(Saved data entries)
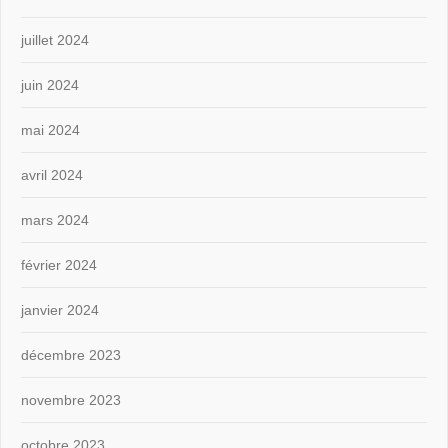
juillet 2024
juin 2024
mai 2024
avril 2024
mars 2024
février 2024
janvier 2024
décembre 2023
novembre 2023
octobre 2023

> **Task objective**
Please update the material by replacing each "2024" with "2025" and keeping everything else unchanged. Leave the pictures out of your answer.

> **Answer**
juillet 2025
juin 2025
mai 2025
avril 2025
mars 2025
février 2025
janvier 2025
décembre 2023
novembre 2023
octobre 2023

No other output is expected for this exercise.